▶ _Exercise prompt_
Search the records for the string "oleh" and copy every line in which it appears.

[Transcribed page contents]
_ _ _ _

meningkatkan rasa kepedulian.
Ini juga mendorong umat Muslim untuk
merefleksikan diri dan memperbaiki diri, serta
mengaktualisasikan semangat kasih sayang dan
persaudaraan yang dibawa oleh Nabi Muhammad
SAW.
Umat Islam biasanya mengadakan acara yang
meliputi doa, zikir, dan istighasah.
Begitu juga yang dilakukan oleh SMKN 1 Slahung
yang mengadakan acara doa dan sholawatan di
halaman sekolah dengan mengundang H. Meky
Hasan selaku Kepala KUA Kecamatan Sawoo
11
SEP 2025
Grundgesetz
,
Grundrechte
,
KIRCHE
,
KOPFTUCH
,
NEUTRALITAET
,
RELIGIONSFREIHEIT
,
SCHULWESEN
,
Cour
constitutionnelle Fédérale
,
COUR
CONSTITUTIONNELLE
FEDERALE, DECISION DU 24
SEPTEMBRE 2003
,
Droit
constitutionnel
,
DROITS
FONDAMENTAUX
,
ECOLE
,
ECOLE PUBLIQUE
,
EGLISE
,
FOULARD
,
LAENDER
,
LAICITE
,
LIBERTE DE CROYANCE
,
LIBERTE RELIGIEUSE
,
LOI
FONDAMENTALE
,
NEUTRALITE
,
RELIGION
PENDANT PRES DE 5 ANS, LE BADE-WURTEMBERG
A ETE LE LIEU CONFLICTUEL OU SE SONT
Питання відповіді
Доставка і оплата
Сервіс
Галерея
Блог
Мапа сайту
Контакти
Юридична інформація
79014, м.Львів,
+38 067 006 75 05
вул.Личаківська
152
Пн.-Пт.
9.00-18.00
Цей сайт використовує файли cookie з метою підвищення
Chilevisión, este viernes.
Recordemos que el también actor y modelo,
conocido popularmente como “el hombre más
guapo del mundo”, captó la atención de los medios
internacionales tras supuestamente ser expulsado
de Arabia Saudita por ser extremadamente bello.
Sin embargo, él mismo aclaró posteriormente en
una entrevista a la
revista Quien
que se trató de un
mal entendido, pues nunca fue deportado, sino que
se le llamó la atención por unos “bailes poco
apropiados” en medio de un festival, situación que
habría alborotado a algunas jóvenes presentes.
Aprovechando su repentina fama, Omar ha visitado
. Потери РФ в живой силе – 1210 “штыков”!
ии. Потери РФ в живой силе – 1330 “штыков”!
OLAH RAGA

_ _ _ _

▶ _Written solution_
persaudaraan yang dibawa oleh Nabi Muhammad
Begitu juga yang dilakukan oleh SMKN 1 Slahung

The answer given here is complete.